What needs to be done: In the listing below, start your output at the line with "14: (568, 290, 0.55)" and end it after the line with "34: (97, 289, 0.40)", copying every line exactly.

Input:
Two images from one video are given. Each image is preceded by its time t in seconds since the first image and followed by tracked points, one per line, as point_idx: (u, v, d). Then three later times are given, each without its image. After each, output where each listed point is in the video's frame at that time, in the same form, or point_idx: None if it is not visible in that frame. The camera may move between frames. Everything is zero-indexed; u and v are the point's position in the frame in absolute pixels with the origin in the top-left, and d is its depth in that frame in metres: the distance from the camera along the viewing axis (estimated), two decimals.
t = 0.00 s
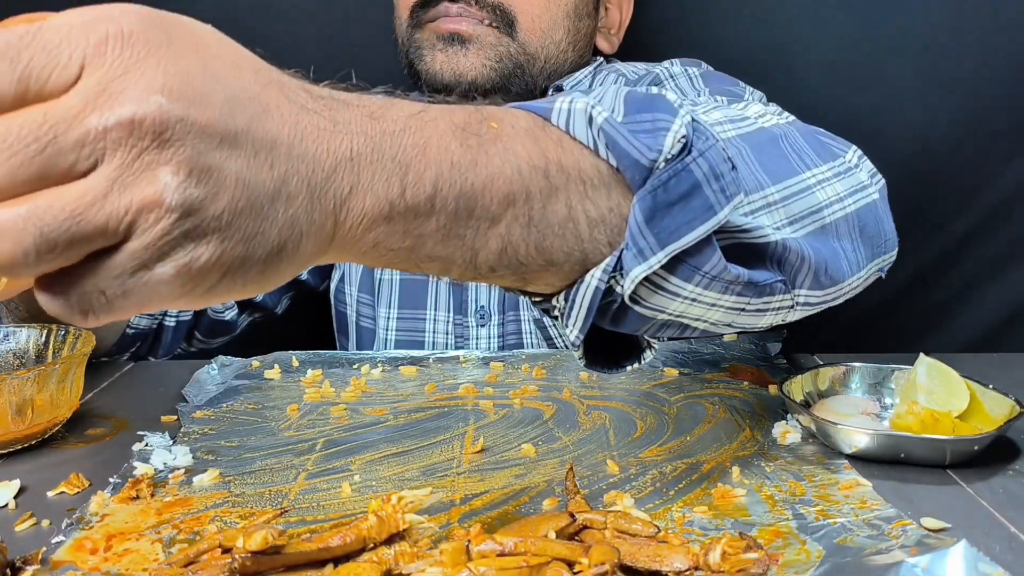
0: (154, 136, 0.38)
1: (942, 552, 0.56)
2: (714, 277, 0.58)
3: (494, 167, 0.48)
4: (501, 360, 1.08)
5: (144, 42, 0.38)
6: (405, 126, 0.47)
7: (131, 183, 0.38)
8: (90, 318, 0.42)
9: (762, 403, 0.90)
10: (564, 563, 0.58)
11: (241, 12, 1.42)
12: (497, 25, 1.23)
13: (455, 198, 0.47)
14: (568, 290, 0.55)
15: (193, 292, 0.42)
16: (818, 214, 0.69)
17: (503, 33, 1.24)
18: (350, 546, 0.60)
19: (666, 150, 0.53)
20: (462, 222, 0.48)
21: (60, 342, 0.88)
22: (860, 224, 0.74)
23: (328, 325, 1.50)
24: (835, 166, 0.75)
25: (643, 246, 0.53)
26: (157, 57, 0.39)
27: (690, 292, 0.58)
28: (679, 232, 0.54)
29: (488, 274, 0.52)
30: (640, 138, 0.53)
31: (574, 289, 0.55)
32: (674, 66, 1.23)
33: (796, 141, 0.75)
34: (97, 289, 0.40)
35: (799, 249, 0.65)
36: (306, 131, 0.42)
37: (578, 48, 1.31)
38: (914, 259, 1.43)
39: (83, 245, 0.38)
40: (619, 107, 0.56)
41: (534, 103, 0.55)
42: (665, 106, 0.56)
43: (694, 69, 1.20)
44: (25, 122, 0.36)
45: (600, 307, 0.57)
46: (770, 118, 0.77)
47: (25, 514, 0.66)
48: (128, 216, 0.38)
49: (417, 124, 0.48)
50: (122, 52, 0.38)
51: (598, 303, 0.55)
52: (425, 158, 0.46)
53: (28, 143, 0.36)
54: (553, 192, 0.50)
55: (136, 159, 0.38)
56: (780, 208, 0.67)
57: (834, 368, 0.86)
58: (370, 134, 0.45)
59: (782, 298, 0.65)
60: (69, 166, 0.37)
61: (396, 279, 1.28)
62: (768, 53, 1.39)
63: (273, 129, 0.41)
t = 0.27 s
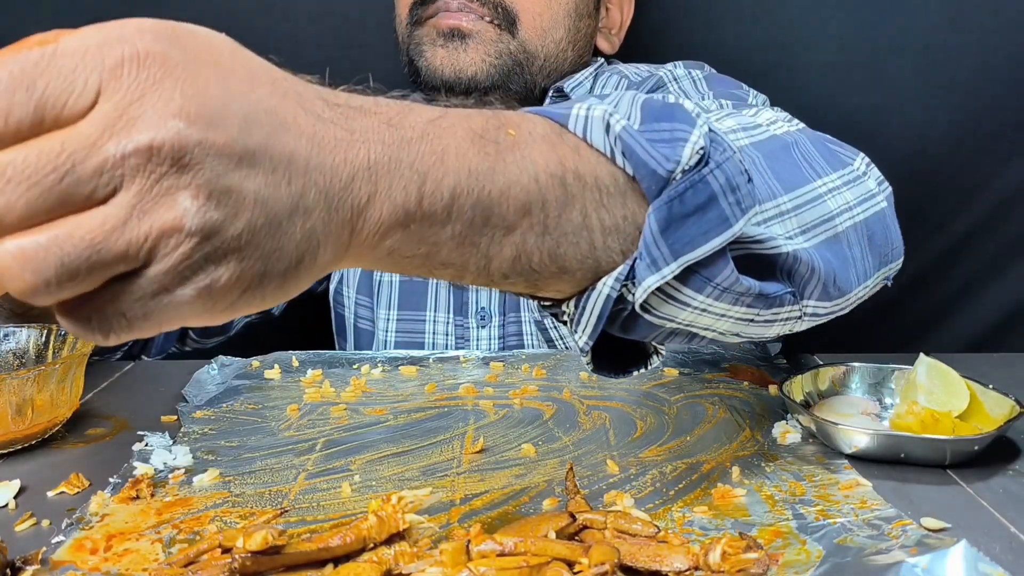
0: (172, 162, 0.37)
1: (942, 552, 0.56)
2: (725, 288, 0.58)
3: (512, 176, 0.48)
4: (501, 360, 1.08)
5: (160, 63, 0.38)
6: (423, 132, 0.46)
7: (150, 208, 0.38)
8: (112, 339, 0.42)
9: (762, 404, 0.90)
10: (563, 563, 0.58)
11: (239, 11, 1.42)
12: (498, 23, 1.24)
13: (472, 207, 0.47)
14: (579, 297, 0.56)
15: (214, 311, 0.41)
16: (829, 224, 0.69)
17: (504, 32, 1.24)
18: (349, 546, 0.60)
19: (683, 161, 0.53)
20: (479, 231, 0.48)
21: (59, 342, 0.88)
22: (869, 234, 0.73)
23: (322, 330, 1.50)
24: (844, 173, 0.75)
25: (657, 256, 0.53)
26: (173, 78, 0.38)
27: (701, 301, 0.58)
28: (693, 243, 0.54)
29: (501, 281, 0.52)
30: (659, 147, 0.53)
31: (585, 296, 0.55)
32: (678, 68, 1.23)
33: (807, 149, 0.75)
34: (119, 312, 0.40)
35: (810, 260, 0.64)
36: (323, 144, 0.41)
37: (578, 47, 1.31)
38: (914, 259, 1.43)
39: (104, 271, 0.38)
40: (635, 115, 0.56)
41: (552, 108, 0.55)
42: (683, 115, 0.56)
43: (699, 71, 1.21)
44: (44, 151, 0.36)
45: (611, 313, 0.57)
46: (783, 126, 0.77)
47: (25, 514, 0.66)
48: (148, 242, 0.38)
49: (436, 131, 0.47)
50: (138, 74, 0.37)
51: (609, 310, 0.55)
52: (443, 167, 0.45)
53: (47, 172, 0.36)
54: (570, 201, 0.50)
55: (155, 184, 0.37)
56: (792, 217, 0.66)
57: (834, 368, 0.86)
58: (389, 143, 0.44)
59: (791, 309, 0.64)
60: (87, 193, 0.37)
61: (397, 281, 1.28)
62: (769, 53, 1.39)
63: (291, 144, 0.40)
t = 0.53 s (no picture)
0: (180, 164, 0.37)
1: (942, 553, 0.56)
2: (729, 292, 0.58)
3: (520, 176, 0.48)
4: (502, 360, 1.08)
5: (170, 67, 0.37)
6: (432, 131, 0.46)
7: (159, 210, 0.38)
8: (121, 331, 0.42)
9: (762, 404, 0.90)
10: (563, 563, 0.58)
11: (238, 11, 1.42)
12: (495, 29, 1.24)
13: (479, 207, 0.47)
14: (583, 295, 0.56)
15: (221, 305, 0.42)
16: (836, 231, 0.69)
17: (501, 39, 1.24)
18: (349, 546, 0.60)
19: (692, 165, 0.53)
20: (485, 230, 0.48)
21: (59, 342, 0.88)
22: (878, 240, 0.73)
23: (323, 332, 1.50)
24: (855, 179, 0.74)
25: (662, 258, 0.53)
26: (182, 81, 0.38)
27: (704, 304, 0.59)
28: (698, 246, 0.54)
29: (506, 278, 0.52)
30: (669, 150, 0.53)
31: (590, 294, 0.55)
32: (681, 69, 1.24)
33: (817, 155, 0.74)
34: (127, 306, 0.41)
35: (816, 267, 0.64)
36: (331, 143, 0.41)
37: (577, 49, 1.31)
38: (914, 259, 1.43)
39: (114, 271, 0.38)
40: (646, 117, 0.56)
41: (562, 108, 0.55)
42: (694, 119, 0.56)
43: (703, 74, 1.21)
44: (54, 154, 0.36)
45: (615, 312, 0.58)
46: (793, 131, 0.77)
47: (25, 514, 0.66)
48: (157, 244, 0.38)
49: (446, 129, 0.47)
50: (148, 78, 0.37)
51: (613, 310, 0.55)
52: (452, 168, 0.45)
53: (58, 175, 0.36)
54: (578, 202, 0.50)
55: (163, 186, 0.37)
56: (800, 222, 0.66)
57: (834, 368, 0.86)
58: (398, 142, 0.44)
59: (795, 313, 0.65)
60: (97, 194, 0.37)
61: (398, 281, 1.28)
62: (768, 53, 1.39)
63: (298, 145, 0.40)
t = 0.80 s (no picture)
0: (179, 166, 0.37)
1: (942, 553, 0.56)
2: (715, 293, 0.58)
3: (507, 176, 0.48)
4: (501, 360, 1.08)
5: (166, 71, 0.37)
6: (422, 129, 0.46)
7: (159, 211, 0.38)
8: (125, 329, 0.42)
9: (762, 404, 0.90)
10: (563, 563, 0.58)
11: (238, 11, 1.42)
12: (500, 25, 1.23)
13: (466, 206, 0.47)
14: (571, 294, 0.56)
15: (223, 301, 0.42)
16: (826, 235, 0.68)
17: (506, 34, 1.23)
18: (349, 546, 0.60)
19: (678, 168, 0.53)
20: (472, 227, 0.48)
21: (59, 342, 0.88)
22: (871, 244, 0.72)
23: (323, 330, 1.50)
24: (850, 184, 0.74)
25: (646, 259, 0.53)
26: (178, 85, 0.38)
27: (689, 305, 0.58)
28: (683, 248, 0.54)
29: (493, 276, 0.52)
30: (654, 153, 0.53)
31: (577, 293, 0.55)
32: (682, 72, 1.24)
33: (813, 159, 0.74)
34: (131, 304, 0.41)
35: (804, 269, 0.64)
36: (322, 142, 0.42)
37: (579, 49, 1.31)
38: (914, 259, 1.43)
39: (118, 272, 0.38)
40: (636, 119, 0.56)
41: (554, 109, 0.55)
42: (682, 122, 0.55)
43: (704, 76, 1.21)
44: (56, 158, 0.36)
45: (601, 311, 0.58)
46: (788, 135, 0.77)
47: (25, 514, 0.66)
48: (159, 244, 0.38)
49: (435, 128, 0.47)
50: (144, 83, 0.37)
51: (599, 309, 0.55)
52: (439, 166, 0.45)
53: (61, 180, 0.36)
54: (564, 201, 0.50)
55: (163, 187, 0.38)
56: (790, 225, 0.66)
57: (834, 368, 0.86)
58: (388, 140, 0.44)
59: (782, 315, 0.64)
60: (99, 196, 0.37)
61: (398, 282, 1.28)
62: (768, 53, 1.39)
63: (292, 145, 0.40)
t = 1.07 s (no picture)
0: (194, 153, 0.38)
1: (942, 553, 0.56)
2: (711, 291, 0.58)
3: (503, 174, 0.48)
4: (501, 359, 1.08)
5: (180, 62, 0.38)
6: (420, 127, 0.46)
7: (175, 198, 0.38)
8: (138, 320, 0.42)
9: (762, 403, 0.90)
10: (563, 563, 0.58)
11: (239, 11, 1.41)
12: (504, 26, 1.23)
13: (462, 203, 0.47)
14: (571, 292, 0.56)
15: (235, 292, 0.42)
16: (825, 233, 0.68)
17: (510, 35, 1.23)
18: (349, 546, 0.60)
19: (673, 166, 0.52)
20: (469, 224, 0.48)
21: (60, 343, 0.88)
22: (872, 244, 0.72)
23: (323, 330, 1.51)
24: (851, 184, 0.74)
25: (644, 257, 0.53)
26: (192, 75, 0.38)
27: (688, 302, 0.58)
28: (679, 245, 0.54)
29: (490, 274, 0.52)
30: (649, 151, 0.53)
31: (576, 291, 0.55)
32: (683, 72, 1.24)
33: (812, 160, 0.74)
34: (145, 295, 0.41)
35: (802, 266, 0.63)
36: (326, 136, 0.42)
37: (581, 50, 1.31)
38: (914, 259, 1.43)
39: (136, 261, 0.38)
40: (632, 118, 0.55)
41: (549, 109, 0.55)
42: (677, 120, 0.55)
43: (706, 77, 1.21)
44: (74, 148, 0.36)
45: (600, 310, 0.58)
46: (788, 135, 0.77)
47: (25, 514, 0.66)
48: (175, 231, 0.38)
49: (432, 127, 0.47)
50: (158, 73, 0.37)
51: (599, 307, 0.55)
52: (436, 163, 0.46)
53: (78, 168, 0.36)
54: (561, 199, 0.50)
55: (178, 176, 0.38)
56: (787, 225, 0.66)
57: (834, 368, 0.86)
58: (387, 137, 0.45)
59: (781, 313, 0.64)
60: (116, 185, 0.37)
61: (398, 282, 1.28)
62: (768, 53, 1.39)
63: (300, 138, 0.41)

Worked solution:
14: (568, 290, 0.55)
15: (193, 292, 0.42)
16: (818, 214, 0.69)
17: (503, 33, 1.24)
18: (350, 546, 0.60)
19: (666, 150, 0.53)
20: (462, 222, 0.48)
21: (60, 342, 0.88)
22: (860, 224, 0.74)
23: (328, 325, 1.50)
24: (835, 166, 0.75)
25: (643, 246, 0.53)
26: (157, 57, 0.39)
27: (690, 292, 0.58)
28: (679, 232, 0.54)
29: (488, 274, 0.52)
30: (640, 138, 0.53)
31: (574, 289, 0.55)
32: (674, 66, 1.23)
33: (796, 141, 0.75)
34: (97, 289, 0.40)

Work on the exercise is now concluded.